O grande desafio da valorização da
biodiversidade é que enquanto não lhe colocarmos um valor monetário, fica
difícil avaliar o custo de oportunidade. Enquanto não entrar nas contas
nacionais não entra nos indicadores de desenvolvimento.
4.
Turismo como forma de valorização da
biodiversidade
O turismo é uma das formas mais
fáceis de atribuir um valor à biodiversidade, estabelecendo um preço de entrada
aos parques e reservas naturais, que representa o custo de conservar a
natureza.
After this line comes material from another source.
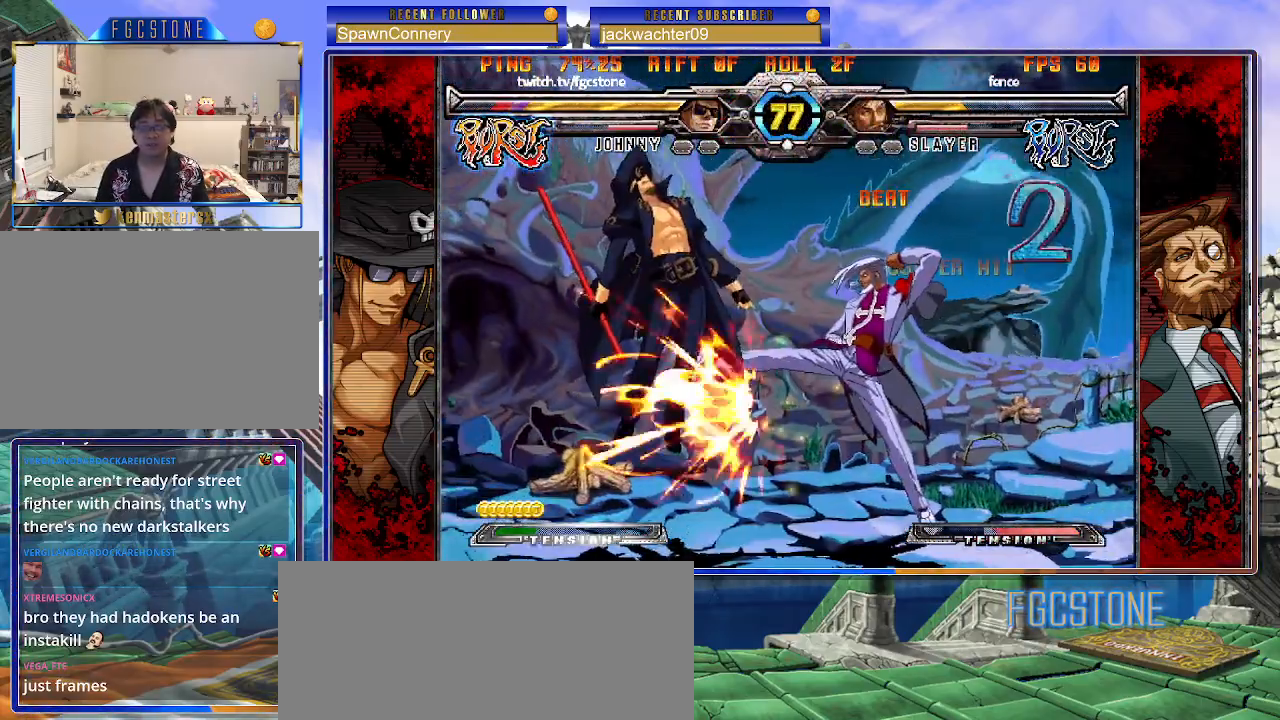
{"buttons": [], "left_stick": "center", "events": [[333, "left_stick", "center"]]}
De facto, o valor atribuído significa que disfrutar da natureza e
contemplar paisagens lindas, ouvir o canto dos pássaros, e fotografar um animal
carismático tem um valor que pode ser expresso monetariamente.
A nível global, o turismo foi o
principal agente de crescimento económico e principal contribuinte na criação
de emprego, redução de pobreza, conservação do ambiente, a paz e entendimento
multicultural. Nessa base, a Organização Internacional do Turismo criou o
Comité para o Turismo Sustentável, com a finalidade de monitorar o
desenvolvimento sustentável do turismo, incluindo o ecoturismo para a
erradicação da pobreza e conservação do ambiente como um elemento principal.
A biodiversidade enriquece
actividades de lazer como caminhadas, observação de pássaros ou estudo de
história natural. Muitas culturas vêem-se como uma parte do mundo natural,
criando assim hibridação entre valores culturais e naturais, enriquecendo os
elementos turísticos.
4.1
Turismo ecológico
Os parques nacionais são talvez a
forma mais comum de conservação da natureza que proporciona oportunidades para
o turismo. Quando em 1872, o Yellowstone
National Park, o primeiro parque nacional do mundo, foi criado, com o
objectivo de se tornar num “espaço
público de lazer para o benefício e diversão do povo” e representou o
inicio de uma nova Era por ter permitido a valorização da terra pela sua beleza
cénica, ao invés de a transformar em área agrícola, habitacional ou industrial.
Hoje,
existem mais de 14,800 parques nacionais em mais de 100 países e acredita-se
que os mesmos, co-geridos de forma participativa, sejam a forma mais efectiva
de conservação da biodiversidade. Desta forma, os parques nacionais e o turismo
estabeleceram uma aliança na promoção do desenvolvimento do turismo e na
conservação da biodiversidade.
Um
estudo realizado pelo Instituto Semeia (do Brasil) em 2015 sobre o turismo e os
parques nacionais no Brasil e Estados Unidos da América ()
revelou que em 92% dos parques, a biodiversidade e os recursos naturais eram
mantidos pelo turismo. O estudo mostrou ainda que o uso público contribuiu para
a educação ambiental dos visitantes, para além de ter ajudado na diminuição de
actividades ilegais dentro dos parques, como caça, desmatamento e incêndios.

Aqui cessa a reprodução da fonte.